La gestión presidencial de Dina Boluarte está por cumplir un mes, en medio de la expectativa por los niveles que alcance la protesta social anunciada para estos días. ¿Se llegará a los niveles de caos, destrucción y pérdida de vidas que caracterizaron el último mes del 2022? ¿O se tendrá algún nivel de manejo y contención que evite situaciones similares?
Es evidente que el malestar persiste, sobre todo en la zona sur del país, epicentro de las protestas del miércoles 4. Los 35 puntos de tránsito interrumpidos, reportados por Sutrán al final de la tarde, correspondían a Puno (21), Cusco (7), Apurímac (3), Arequipa (2) y Madre de Dios (2). Algo de ello graficaba la encuesta de América TV-Ipsos de diciembre: Boluarte recibía solo el 7% de respaldo en el sur, una cifra que se triplica a nivel nacional (21%) y casi se quintuplica en Lima (34%).
La agenda de la protesta incluye temas sobre los que Boluarte poco puede hacer. Por ejemplo, el adelanto de los comicios a algún momento del 2023, a pesar de que la fecha aprobada en primera votación corresponde a abril del 2024, o la realización de una asamblea constituyente, algo que solo recogen dos proyectos de ley en el Parlamento (los de Guido Bellido y Édgar Reymundo).
En el frente parlamentario, precisamente, el Gobierno enfrentará su primer reto el 10 de enero, cuando se debata la investidura al Gabinete liderado por Alberto Otárola. En el mes que lleva en el cargo, el Ejecutivo ha recibido más hostilidad de las bancadas de izquierda, mientras parece recostarse en las bancadas más predecibles (principalmente, APP y Fuerza Popular), que quizás lo perciban como el mal menor.
La relación con las Fuerzas Armadas, por otro lado, ha hecho que al Gobierno se le atribuya una inclinación castrense. A la asistencia de Boluarte a varios actos protocolares militares, se sumaron la implementación del estado de emergencia (y la consecuente pérdida de vidas humanas) y la aparente promoción de Otárola del Mindef a la PCM, mientras la prensa internacional mostraba dolorosas imágenes de la muerte de un ciudadano en medio de la represión en las inmediaciones del aeropuerto de Ayacucho.

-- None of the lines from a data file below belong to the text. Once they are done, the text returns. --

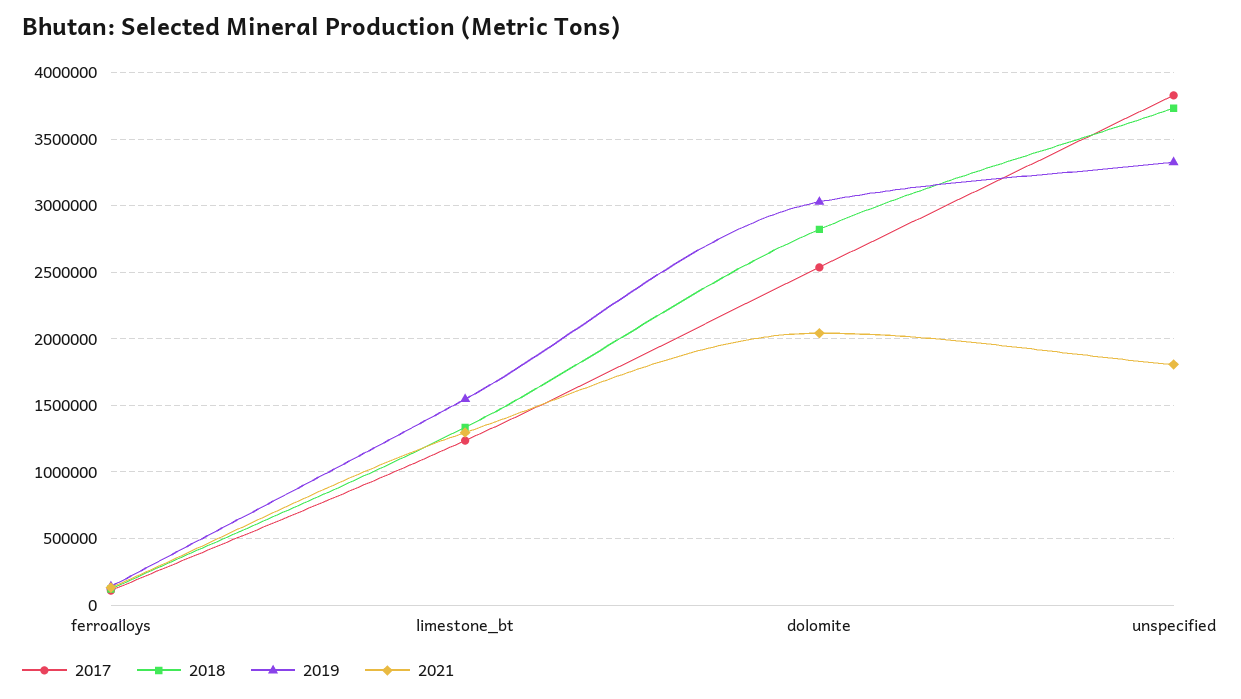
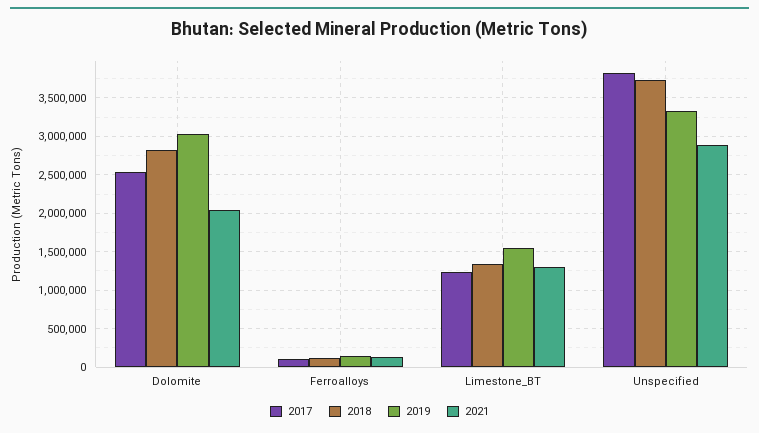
  {
    "2017": {
      "ferroalloys": 100000,
      "limestone_bt": 1250000,
      "dolomite": 2550000,
      "unspecified": 3850000
    },
    "2018": {
      "ferroalloys": 100000,
      "limestone_bt": 1350000,
      "dolomite": 2800000,
      "unspecified": 3750000
    },
    "2019": {
      "ferroalloys": 150000,
      "limestone_bt": 1550000,
      "dolomite": 3050000,
      "unspecified": 3350000
    },
    "2021": {
      "ferroalloys": 150000,
      "limestone_bt": 1300000,
      "dolomite": 2050000,
-     "unspecified": 1800000
+     "unspecified": 2900000
    }
  }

Pero esta percepción podría ser prematura y parcial, si se juzga al Gobierno solamente por su acción en sus primeros días de gestión, ante uno de los momentos de mayor intranquilidad social y abierto ataque a objetivos estratégicos más sensibles (por parte de una desordenada protesta) de tiempos recientes.
El breve gobierno de Boluarte no debería perder de vista que su naturaleza es la de una bisagra, que pueda ayudar a transitar del lustro de inestabilidad que se inició con el intento de vacancia de Pedro Pablo Kuczynski, en diciembre del 2017, y concluyó con el trunco golpe de Estado de Pedro Castillo, con el pico que significó el intento de desmantelamiento del aparato estatal a un proceso electoral que abra espacio a una nueva etapa política.
Para ello, no parece una buena idea trazar una agenda ambiciosa que quiera solucionar problemas para los que el tiempo de vigencia será insuficiente. Gobernantes en situaciones similares optaron por priorizar sus acciones en torno de ejes muy acotados, (Valentín Paniagua en el 2000-2001: un ordenamiento mínimo de la casa y la organización de comicios confiables; Francisco Sagasti en el 2020-2021: el combate a la pandemia y cimentar las bases de la recuperación económica), mientras el proceso electoral seguía su curso.
Más bien, Boluarte debería moverse del voluntarismo de querer contentar a tirios y troyanos y plantear una agenda sensible que, sin dejar de gobernar, sea consciente del parteguas que vive el país. Le toca, en suma, propiciar una transición a la transición.